Dopo il loro ritrovamento a Nagasaki, il 17 marzo del 1865, essi hanno dovuto affrontare l’ultima e decisiva prova. Vigeva ancora il decreto di persecuzione, e per questo furono incarcerati e molti di loro, tra cui anche bambini, sono stati giustiziati. Due secoli e mezzo nascosti a difendere la fede e, appena vista la luce di un sacerdote e di una Chiesa, eccoli chiamati ad offrirsi sull’altare del martirio, segno indelebile della fede e della presenza di Cristo in loro. La storia di questi cristiani giapponesi parla a noi oggi. Ci annuncia la stessa Grazia, e illumina questo tempo che siamo chiamati a vivere insegnandoci come: approfittando di ogni momento per restare in intimità con Cristo; ad aprire gli occhi e guardare in faccia la realtà, che è la nostra estrema fragilità e precarietà, che in ogni istante potrebbe essere quello buono per incontrarci con Lui, e sperimentare in questo la dolcezza del suo amore che ci perdona e ci libera dalla paura della morte.
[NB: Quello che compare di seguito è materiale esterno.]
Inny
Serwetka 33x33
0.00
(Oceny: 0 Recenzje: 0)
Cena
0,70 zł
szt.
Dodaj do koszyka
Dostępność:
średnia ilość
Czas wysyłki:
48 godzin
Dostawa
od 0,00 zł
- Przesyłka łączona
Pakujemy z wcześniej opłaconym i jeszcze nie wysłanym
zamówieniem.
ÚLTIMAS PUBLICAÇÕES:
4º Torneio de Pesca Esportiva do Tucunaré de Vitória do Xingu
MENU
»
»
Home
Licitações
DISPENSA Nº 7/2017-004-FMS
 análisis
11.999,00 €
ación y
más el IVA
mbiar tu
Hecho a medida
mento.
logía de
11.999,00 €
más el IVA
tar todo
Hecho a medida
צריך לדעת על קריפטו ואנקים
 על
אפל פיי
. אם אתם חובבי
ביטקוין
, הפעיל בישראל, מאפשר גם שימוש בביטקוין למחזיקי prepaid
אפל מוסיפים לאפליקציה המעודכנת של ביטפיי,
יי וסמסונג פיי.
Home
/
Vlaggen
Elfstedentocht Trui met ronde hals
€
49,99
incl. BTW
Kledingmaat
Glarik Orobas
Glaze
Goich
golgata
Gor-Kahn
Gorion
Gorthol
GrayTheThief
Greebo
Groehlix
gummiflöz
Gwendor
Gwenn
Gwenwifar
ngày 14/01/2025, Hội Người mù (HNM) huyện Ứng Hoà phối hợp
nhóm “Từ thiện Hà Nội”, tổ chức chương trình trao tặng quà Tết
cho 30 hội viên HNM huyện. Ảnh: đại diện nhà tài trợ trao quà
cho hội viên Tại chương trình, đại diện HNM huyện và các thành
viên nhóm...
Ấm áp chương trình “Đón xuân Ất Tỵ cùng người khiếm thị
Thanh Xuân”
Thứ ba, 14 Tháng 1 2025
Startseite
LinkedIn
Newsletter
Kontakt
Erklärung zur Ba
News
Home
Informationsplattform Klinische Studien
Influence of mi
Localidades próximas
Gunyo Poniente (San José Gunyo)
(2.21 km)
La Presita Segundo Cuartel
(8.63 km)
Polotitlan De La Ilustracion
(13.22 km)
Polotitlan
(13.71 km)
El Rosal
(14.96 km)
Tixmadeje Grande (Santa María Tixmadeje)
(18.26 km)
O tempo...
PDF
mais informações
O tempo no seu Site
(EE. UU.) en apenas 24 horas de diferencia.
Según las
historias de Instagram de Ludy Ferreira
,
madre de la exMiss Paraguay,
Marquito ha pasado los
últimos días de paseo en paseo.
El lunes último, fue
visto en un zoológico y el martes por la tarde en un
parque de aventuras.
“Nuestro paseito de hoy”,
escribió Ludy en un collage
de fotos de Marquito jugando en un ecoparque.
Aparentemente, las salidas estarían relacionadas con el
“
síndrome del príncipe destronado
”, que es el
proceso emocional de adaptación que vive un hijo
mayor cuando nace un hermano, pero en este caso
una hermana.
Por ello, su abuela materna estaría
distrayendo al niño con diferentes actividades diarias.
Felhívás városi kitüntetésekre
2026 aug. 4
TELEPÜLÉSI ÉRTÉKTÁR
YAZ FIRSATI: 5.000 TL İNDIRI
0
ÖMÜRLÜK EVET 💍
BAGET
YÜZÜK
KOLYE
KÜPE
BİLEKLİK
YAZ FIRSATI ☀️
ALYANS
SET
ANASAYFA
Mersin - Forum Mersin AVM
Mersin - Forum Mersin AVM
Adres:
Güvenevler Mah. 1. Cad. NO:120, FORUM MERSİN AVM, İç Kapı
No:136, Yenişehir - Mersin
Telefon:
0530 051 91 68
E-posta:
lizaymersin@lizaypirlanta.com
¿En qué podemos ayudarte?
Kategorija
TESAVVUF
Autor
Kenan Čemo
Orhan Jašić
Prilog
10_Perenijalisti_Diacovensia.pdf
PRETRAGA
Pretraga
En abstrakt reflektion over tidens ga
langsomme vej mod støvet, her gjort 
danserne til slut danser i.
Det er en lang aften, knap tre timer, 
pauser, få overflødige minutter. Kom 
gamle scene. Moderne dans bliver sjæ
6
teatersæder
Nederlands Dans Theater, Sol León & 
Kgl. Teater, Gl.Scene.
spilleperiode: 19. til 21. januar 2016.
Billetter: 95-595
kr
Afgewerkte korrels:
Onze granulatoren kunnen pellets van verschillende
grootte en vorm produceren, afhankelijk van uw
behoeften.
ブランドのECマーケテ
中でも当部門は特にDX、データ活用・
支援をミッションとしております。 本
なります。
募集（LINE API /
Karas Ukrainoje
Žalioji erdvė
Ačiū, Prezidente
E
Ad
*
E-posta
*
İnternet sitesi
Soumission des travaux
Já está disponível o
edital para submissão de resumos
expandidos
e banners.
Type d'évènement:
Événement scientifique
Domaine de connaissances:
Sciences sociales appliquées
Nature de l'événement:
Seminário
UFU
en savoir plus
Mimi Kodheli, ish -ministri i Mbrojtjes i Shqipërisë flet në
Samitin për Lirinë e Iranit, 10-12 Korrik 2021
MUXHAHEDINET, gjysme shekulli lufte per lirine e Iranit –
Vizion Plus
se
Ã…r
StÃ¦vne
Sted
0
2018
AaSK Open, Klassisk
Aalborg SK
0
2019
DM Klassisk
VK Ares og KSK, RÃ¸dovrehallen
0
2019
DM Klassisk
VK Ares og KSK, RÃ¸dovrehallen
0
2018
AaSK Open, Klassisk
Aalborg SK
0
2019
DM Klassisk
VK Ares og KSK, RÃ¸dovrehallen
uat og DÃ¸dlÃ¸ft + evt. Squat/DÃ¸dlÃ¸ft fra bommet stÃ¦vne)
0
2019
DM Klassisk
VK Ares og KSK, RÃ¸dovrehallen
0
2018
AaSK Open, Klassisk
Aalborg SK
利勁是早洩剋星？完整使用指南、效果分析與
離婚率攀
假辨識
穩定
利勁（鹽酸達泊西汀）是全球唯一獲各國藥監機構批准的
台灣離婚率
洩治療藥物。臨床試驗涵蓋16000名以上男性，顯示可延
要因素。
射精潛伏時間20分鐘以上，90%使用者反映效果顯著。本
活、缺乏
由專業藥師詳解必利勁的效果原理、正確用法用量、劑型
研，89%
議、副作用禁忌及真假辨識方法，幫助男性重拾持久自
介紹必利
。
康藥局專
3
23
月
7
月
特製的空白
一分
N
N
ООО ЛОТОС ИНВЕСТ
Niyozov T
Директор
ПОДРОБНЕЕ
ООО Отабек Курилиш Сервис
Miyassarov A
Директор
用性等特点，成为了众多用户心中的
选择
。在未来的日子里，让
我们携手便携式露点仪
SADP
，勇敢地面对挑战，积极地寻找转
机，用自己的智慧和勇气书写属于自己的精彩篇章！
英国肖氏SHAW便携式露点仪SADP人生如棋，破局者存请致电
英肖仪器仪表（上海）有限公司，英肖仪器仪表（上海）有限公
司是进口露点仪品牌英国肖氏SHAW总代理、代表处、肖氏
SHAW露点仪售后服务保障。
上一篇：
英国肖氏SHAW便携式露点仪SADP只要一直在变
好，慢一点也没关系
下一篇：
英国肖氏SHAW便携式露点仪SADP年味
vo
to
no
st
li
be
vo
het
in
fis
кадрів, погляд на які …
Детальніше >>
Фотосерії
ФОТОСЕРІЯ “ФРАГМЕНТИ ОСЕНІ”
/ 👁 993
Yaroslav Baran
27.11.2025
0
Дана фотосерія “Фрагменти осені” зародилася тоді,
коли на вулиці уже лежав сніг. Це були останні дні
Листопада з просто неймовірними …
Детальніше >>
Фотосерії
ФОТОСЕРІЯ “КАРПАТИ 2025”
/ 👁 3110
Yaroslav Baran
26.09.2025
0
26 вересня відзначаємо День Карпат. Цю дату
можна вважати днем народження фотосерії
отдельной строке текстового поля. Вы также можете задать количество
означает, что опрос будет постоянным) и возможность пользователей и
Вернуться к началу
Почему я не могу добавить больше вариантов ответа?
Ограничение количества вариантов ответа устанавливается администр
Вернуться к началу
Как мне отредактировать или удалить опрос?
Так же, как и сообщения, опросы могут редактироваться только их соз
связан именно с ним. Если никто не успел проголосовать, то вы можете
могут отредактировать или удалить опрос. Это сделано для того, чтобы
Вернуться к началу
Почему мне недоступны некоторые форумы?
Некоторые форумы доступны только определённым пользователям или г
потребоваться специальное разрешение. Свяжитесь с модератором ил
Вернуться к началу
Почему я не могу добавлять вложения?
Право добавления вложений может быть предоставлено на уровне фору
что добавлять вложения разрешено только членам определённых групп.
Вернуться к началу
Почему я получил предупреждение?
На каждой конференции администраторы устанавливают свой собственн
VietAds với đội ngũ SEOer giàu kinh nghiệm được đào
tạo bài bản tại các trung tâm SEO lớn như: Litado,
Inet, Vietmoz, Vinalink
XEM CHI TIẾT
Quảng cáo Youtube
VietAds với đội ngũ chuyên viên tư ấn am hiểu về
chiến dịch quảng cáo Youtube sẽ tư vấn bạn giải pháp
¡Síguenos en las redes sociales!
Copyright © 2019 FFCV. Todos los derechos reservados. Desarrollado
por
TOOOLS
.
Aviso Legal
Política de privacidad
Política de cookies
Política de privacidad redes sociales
Conoscere Cristo infatti è la vita eterna. Siamo in casa, perseguitati da un nemico invisibile, ma Cristo ha vinto la morte, è risorto, è vivo, possiamo avere pace in Lui, che si dona a noi anche se non possiamo partecipare alle liturgie e nutrirci dei sacramenti. Il Signore apre il Cielo anche per noi in questo tempo, e ci dona occhi per contemplarlo, nell’attesa della sua venuta, insegnandoci a prepararci all’incontro con Lui. Perché anche quando (e se) passerà questa pandemia, ci aspetta un altare dove compiere nell’amore l’opera che Dio sta realizzando in noi, rivelare a tutti Colui che ha vinto la morte e ama ogni uomo con un amore infinito, che nessun peccato può allontanare. Può esserci utile questa indicazione dei missionari ai cristiani prima di partire, promettendo loro che sarebbero tornati. Facciamo come loro, ci aiuterà:
“Con un breve orasho (preghiera), lasciando che il tuo cuore si elevi, emettendo un respiro, prendi l’abitudine di offrire spesso il tuo cuore indiviso a Dio. È come aggiungere ciocchi di legno sul fuoco, volta per volta, in modo da non far spegnere il fuoco. Allo stesso modo dovresti prendere a cuore questo esercizio ascetico per non smorzare mai il fuoco della devozione che arde nell’orasho»”.